Tokyo rubber faces tough resistance, sugar premiums may rise

rubber

High rubber inventories will weigh on Tokyo rubber futures this week, but sugar premiums could edge up after New York futures fell on easing day weather concerns in main producer Brazil, dealers said on Monday.

In the coffee market, higher domestic prices in top robusta producer Vietnam could spur more selling, while cocoa butter premiums in Asia may strengthen on demand from chocolate makers for spot and nearby delivery.

The most active rubber contract on the Tokyo Commodity Exchange, currently August rose to 244.8 yen a kg, its strongest since Jan. 24, before easing to 237 yen, down 3.2 yen. The contract gained nearly 4 percent last week.

The Tokyo market, which sets the tone for tyre grade prices in Southeast Asia, could trade in a range of 233 to 248 yen a kg this week, with key resistance at 250 yen.

“There are high inventories in both Tokyo and Shanghai. Actually, demand is not very good,” said Gu Jiong, an analyst at Yutaka Shoji Co in Tokyo. “The whole mood in the market is not too strong to push prices over 250 yen.”

Although rubber inventories in warehouses monitored by the Shanghai Futures Exchange fell 2.1 percent last week to 192,475 tonnes, stocks in the closely-watched bonded warehouses in the port of Qingdao have risen to around 340,000 tonnes from around 290,000 tonnes in January.

Crude rubber inventories at Japanese ports stood at 21,456 tonnes as of Feb. 28, up 3.6 percent from 10 days earlier.

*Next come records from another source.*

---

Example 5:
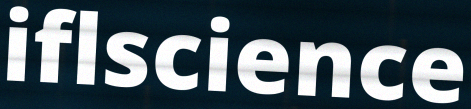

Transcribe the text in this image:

iflscience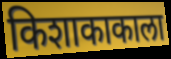
किशाकाकाला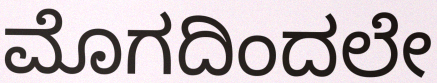
ಮೊಗದಿಂದಲೇ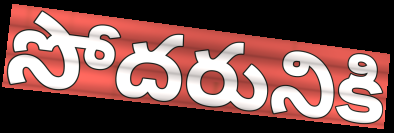
సోదరునికి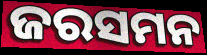
ଜରସମନ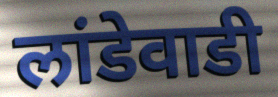
लांडेवाडीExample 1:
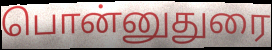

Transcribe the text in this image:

பொன்னுதுரை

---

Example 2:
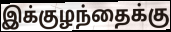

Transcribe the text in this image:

இக்குழந்தைக்கு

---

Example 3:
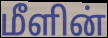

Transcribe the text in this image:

மீளின்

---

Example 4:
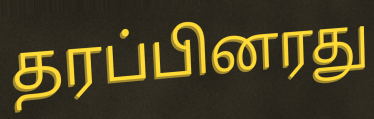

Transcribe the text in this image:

தரப்பினரது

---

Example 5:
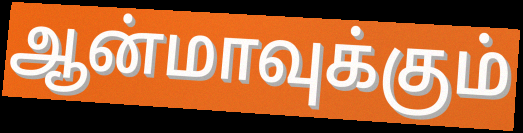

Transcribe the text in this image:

ஆன்மாவுக்கும்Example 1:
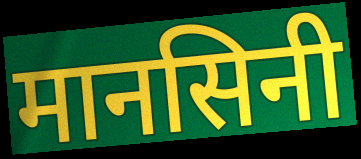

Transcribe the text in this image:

मानसिनी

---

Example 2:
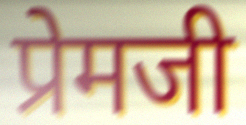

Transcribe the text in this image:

प्रेमजी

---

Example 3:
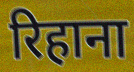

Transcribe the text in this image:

रिहाना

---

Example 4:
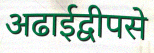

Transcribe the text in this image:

अढाईद्वीपसे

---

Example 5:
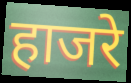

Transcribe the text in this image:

हाजरे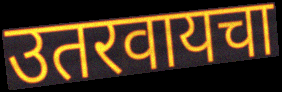
उतरवायचाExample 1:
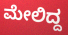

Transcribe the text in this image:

ಮೇಲಿದ್ದ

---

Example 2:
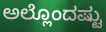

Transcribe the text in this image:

ಅಲ್ಲೊಂದಷ್ಟು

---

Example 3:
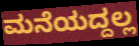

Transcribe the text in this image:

ಮನೆಯದ್ದಲ್ಲ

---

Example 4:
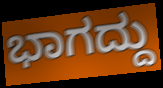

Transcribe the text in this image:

ಭಾಗದ್ದು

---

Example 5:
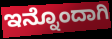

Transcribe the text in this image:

ಇನ್ನೊಂದಾಗಿ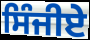
ਸਿੰਜੀਏ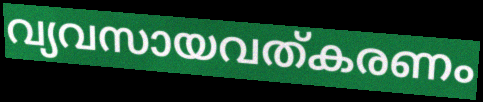
വ്യവസായവത്കരണം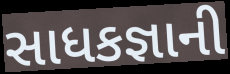
સાધકજ્ઞાની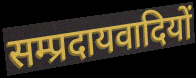
सम्प्रदायवादियों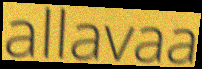
allavaaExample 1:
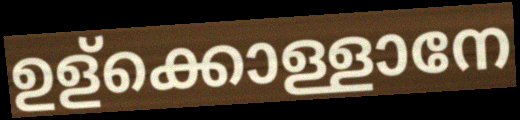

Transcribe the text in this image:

ഉള്ക്കൊള്ളാനേ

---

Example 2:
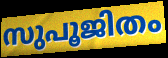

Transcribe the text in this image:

സുപൂജിതം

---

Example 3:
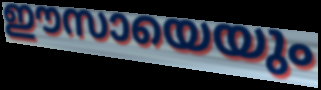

In the sugar market, Thai raw premiums could rise slightly from last week’s 35 to 45 points following a correction in New York’s front-month contract. Futures and premiums usually move in opposite directions.

“If we look at the fundamentals, there appears to be some bearish factors. Firstly, Brazil started its cane crushing early and this suggest that the market could see an increase in raw sugar supplies in the near term,” said Vanessa Tan, investment analyst at Phillip Futures in Singapore.

“Secondly, Indian sugar supplies are gaining competitiveness in the global sugar market. Aided by the government, Indian sugar millers increased exports of raw sugar to the global market, potentially taking up market share from Brazil.”

Thai sugar premiums have been under pressure from the prospect of a record crop in Thailand in the current crushing season, ample global supply as well as competition from Brazil and India

COFFEE, COCOA

Coffee sellers in Vietnam could offer robustas at bigger discounts as more beans enter the market after domestic prices regain the psychological level of 40,000 dong a kg. Consumers may wait for Indonesian premiums to ease before making purchases.

In addition to support from spot demand, Asian cocoa butter could track European butter ratios higher.